Two years after funding ran out for oyster reef construction in the Lynnhaven River, the restoration project is back in action.
$575,000 has just come in from NOAA’s Chesapeake Bay Office, Office of Habitat Conservation, and Habitat Protection Division, allowing construction to start back up in at least two sites on the Lynnhaven. Crews are using hard substrate and fossil shell to build the reefs where oyster spat can settle and grow.
It’s part of the large-scale “blueprint” the Hampton Roads Oyster Restoration Workgroup came up to guide oyster work on the Lynnhaven River. The plan will put 154 acres of healthy oyster reef in the river. 36 acres already existed, according to surveys, and 54.6 additional acres have been restored so far, thanks to the U.S. Army Corps of Engineers, Virginia Marine Resources Commission (VMRC) and the organization Lynnhaven River Now.
That means there are 61.4 acres left to restore. With over half a million dollars in new funding, VMRC was able to hire contractors to begin work on a 10-to-12-acre area.
And in the spring of 2020, Lynnhaven River Now and the Chesapeake Bay Foundation will start another project funded by the National Fish and Wildlife Foundation, bringing the river even closer to tht 154-acre goal.

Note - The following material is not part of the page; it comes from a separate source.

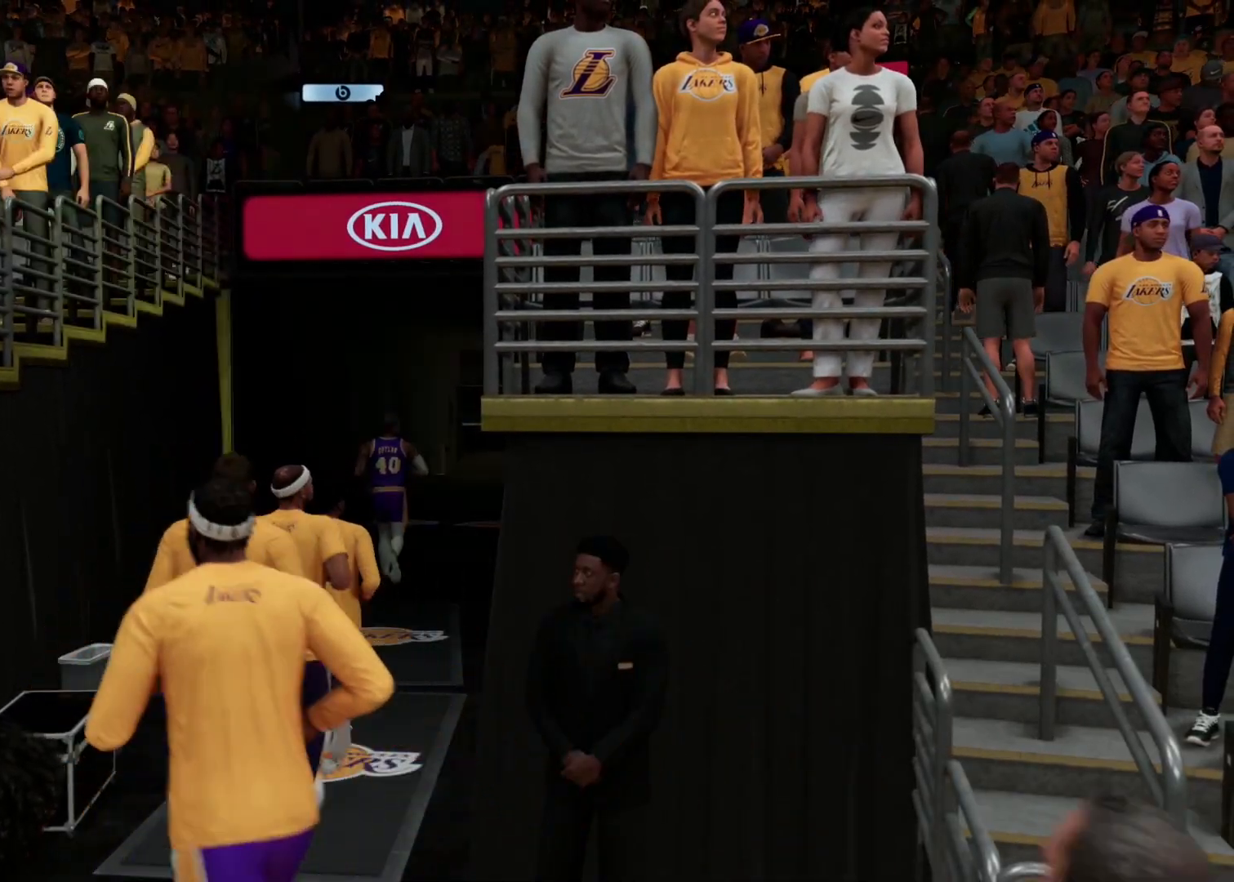
{"buttons": [], "left_stick": "center", "right_stick": "center", "events": [[83, "CROSS", "up"]]}
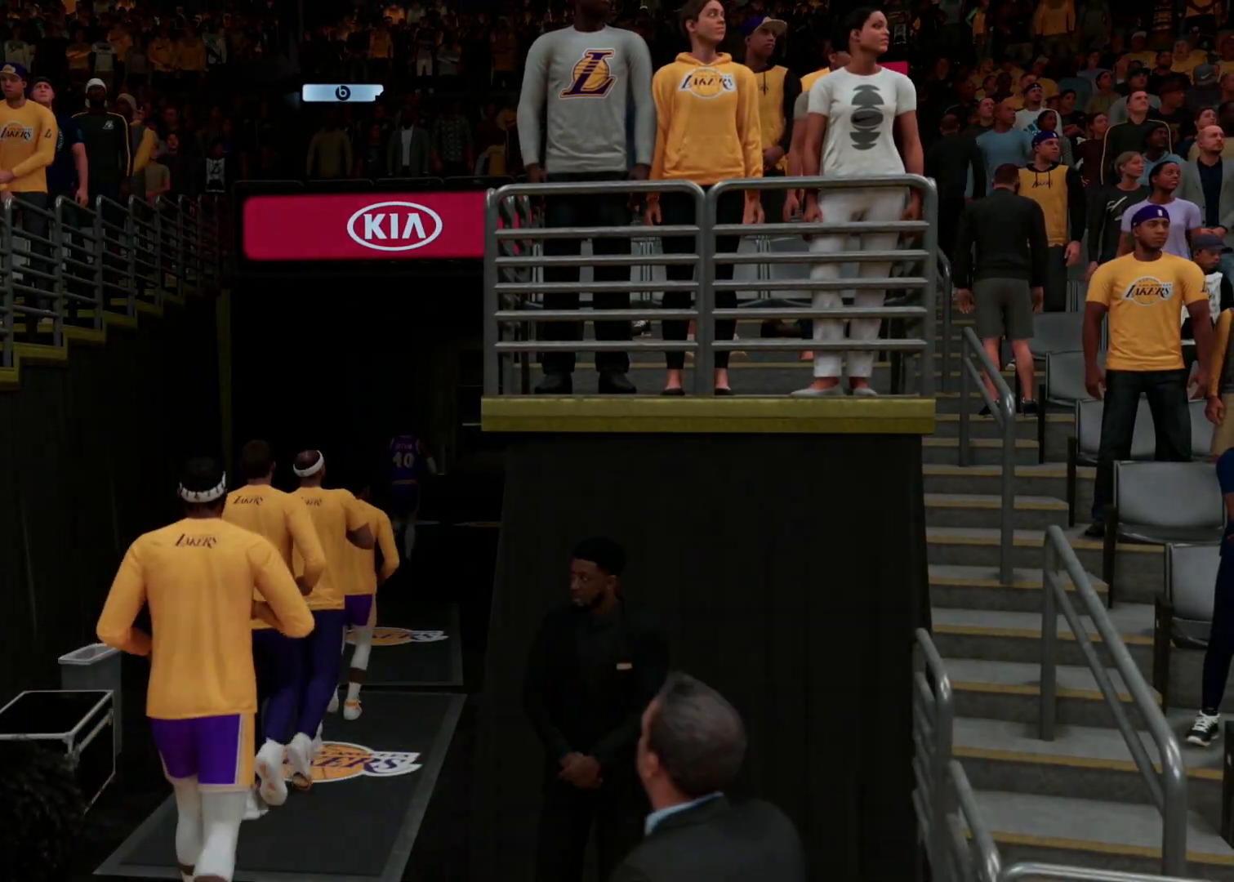
{"buttons": [], "left_stick": "center", "right_stick": "center", "events": []}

The Lynnhaven River is one of ten Chesapeake Bay tributaries targeted for full oyster restoration by 2025 in the Chesapeake Bay Program’s Chesapeake Bay Watershed Agreement.
The other nine include: Harris Creek, the Little Choptank River, Tred Avon, upper St. Mary’s and Manokin rivers in Maryland, and the Great Wicomico, Lafayette, Lower York, and Piankatank rivers in Virginia. Currently, the only two where oyster restoration is considered “complete” are Harris Creek and the Lafayette River.